For the last couple of years, we’ve seen a sudden influx of countless trends and fads that could hardly keep our interest for longer than two weeks. This is the reason beauty brands think twice before venturing outside their comfort zone, which, in turn, explains why many brands haven’t explored the potential of the African beauty market.
Global brands like MAC and L’Oréal are great examples of companies branching out to locations outside their continent, as we can see in their efforts to establish themselves in African cities like Lagos and Abidjan. But to successfully tap into this growing market without missing the mark, you need to focus on hyper-localization. What makes each market unique?
Stats on the African Beauty Market
The specific figures change depending on the country. The Nigerian beauty market is set to be worth more than $2.2 billion by this time next year, according to Euromonitor International. Therefore, it is not at all surprising that major names are actively trying to include this country in their business dealings. BASF, an important pigment supplier to the beauty and cosmetics industry, has recognized the value this African nation has to offer and is opening its latest Application Technology Laboratory in the country.
Similarly, South Africa is another country with a booming beauty and personal care industry that often pops up on the radar of many beauty brands. However, the market in this country is vastly different from that in Nigeria. Since it is known as the gateway to the African continent, South Africa has traditionally attracted the most attention of all the African countries. But Cape Town beauty industry mogul, John Knowlton, has commented that the efforts of big brands have sometimes come off as misguided since they “don’t really understand the country.”
Implementing Marketing Strategies Internationally
Strategies that may be obvious in America will not necessarily translate effectively on another continent. Therefore, it is crucial to identify which approaches the local brands typically employ. One clear example is how influencer marketing differs in some African markets. Considering their infamous reputations, the sponsorship of actresses, TV stars, or musicians are infinitely more effective than peer-to-peer recommendations. If you’re trying to use the marketing strategies for beauty brands that you normally use in America, you’ll soon realize that a one-size-fits-all approach, like contacting a local social media star with a dedicated audience, will not produce the most ideal results.

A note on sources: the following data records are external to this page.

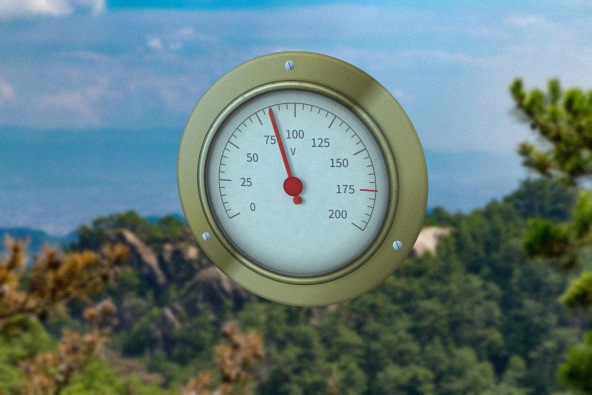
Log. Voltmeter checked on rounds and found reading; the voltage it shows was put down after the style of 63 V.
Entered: 85 V
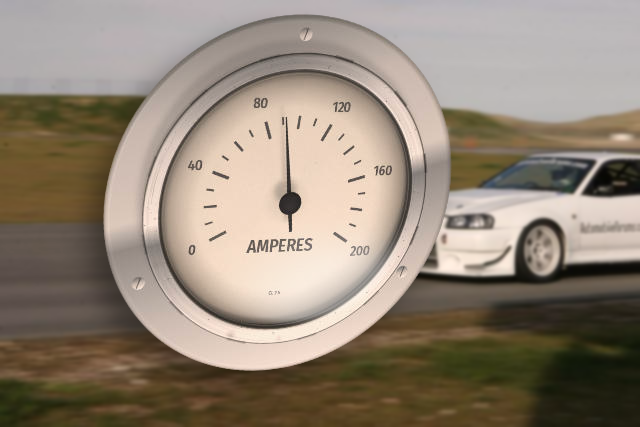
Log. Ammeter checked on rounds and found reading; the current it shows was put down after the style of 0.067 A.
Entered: 90 A
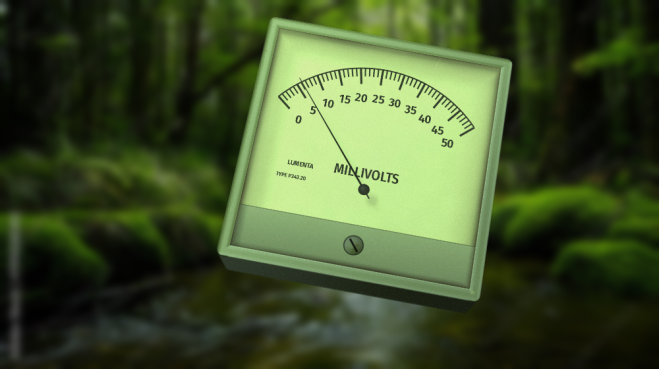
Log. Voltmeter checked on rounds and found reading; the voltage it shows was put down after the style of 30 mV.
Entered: 6 mV
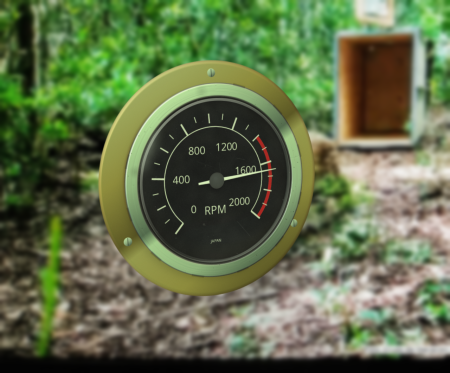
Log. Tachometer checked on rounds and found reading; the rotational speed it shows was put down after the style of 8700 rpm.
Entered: 1650 rpm
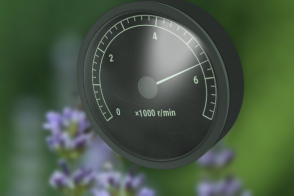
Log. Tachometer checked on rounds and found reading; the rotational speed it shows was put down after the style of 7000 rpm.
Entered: 5600 rpm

How to Tap into the African Beauty Market
Tapping into the African beauty market is all about understanding what works in a specific country, and what doesn’t. Given the scale of the market alone, most beauty brands should already be pondering ways to manufacture products and provide a better service to African consumers, depending on the individual country and economy. But above all, beauty brands need to start venturing outside of their usual markets and target audiences, adapting to local marketing approaches, distribution methods, and any other aspect of the business.